## BRIEF
Decide whether each statement agrees with the excerpt on the AVR model, and answer yes or no, quoting the words of the excerpt that settle it. 1. The model treats the register file and memory contents as a single shared address space. 2. The model assumes the stack has enough room for the PUSH and POP instructions to work safely. 3. The range of valid SRAM addresses is the same for every type of AVR microcontroller.

## EXCERPT

-*-

Since our case study only required a small subset of the entire AVR microarchitecture, we have used underspecification in our model in the following areas:

- We only model instructions that are actually needed in the case study.
- We have only modelled the flags that are actually needed; since none of the other flags are ever used as inputs during any of the computations.
- We have modelled the register file and memory contents as two separate address spaces, and disallow accessing the register file in the LD and ST instructions, since the code we verify does not use this feature.
- We assume that there is enough room on the stack for the PUSH and POP instructions to work safely.

To properly handle loads and stores to and from memory, it is also necessary to know what constitutes a valid address for accessing SRAM. However, the allowed range of addresses is specific to each type of AVR microcontroller, and so we cannot verify this in general. A possible approach would be two specify two abstract constants in our model, ram\_begin and ram\_end, and add as a precondition to the LD and ST instructions that addresses must fall inside the interval [ram\_begin, ram\_end).

-*-

## DATASET RECORDS
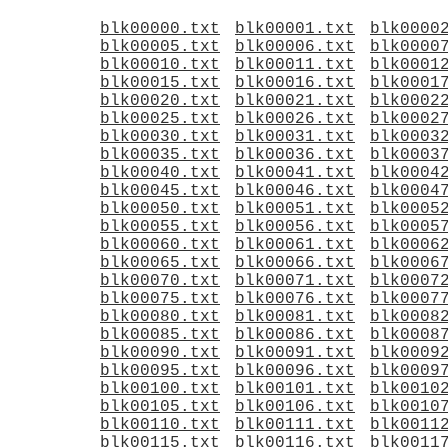
blk00000.txt
blk00001.txt
blk0000
blk00005.txt
blk00006.txt
blk0000
blk00010.txt
blk00011.txt
blk0001
blk00015.txt
blk00016.txt
blk0001
blk00020.txt
blk00021.txt
blk0002
blk00025.txt
blk00026.txt
blk0002
blk00030.txt
blk00031.txt
blk0003
blk00035.txt
blk00036.txt
blk0003
blk00040.txt
blk00041.txt
blk0004
blk00045.txt
blk00046.txt
blk0004
blk00050.txt
blk00051.txt
blk0005
blk00055.txt
blk00056.txt
blk0005
blk00060.txt
blk00061.txt
blk0006
blk00065.txt
blk00066.txt
blk0006
blk00070.txt
blk00071.txt
blk0007
blk00075.txt
blk00076.txt
blk0007
blk00080.txt
blk00081.txt
blk0008
blk00085.txt
blk00086.txt
blk0008
blk00090.txt
blk00091.txt
blk0009
blk00095.txt
blk00096.txt
blk0009
blk00100.txt
blk00101.txt
blk0010
blk00105.txt
blk00106.txt
blk0010
blk00110.txt
blk00111.txt
blk0011
blk00115.txt
blk00116.txt
blk0011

-*-

## YOUR SOLUTION
1. No: "We have modelled the register file and memory contents as two separate address spaces"
2. Yes: "We assume that there is enough room on the stack for the PUSH and POP instructions to work safely."
3. No: "the allowed range of addresses is specific to each type of AVR microcontroller"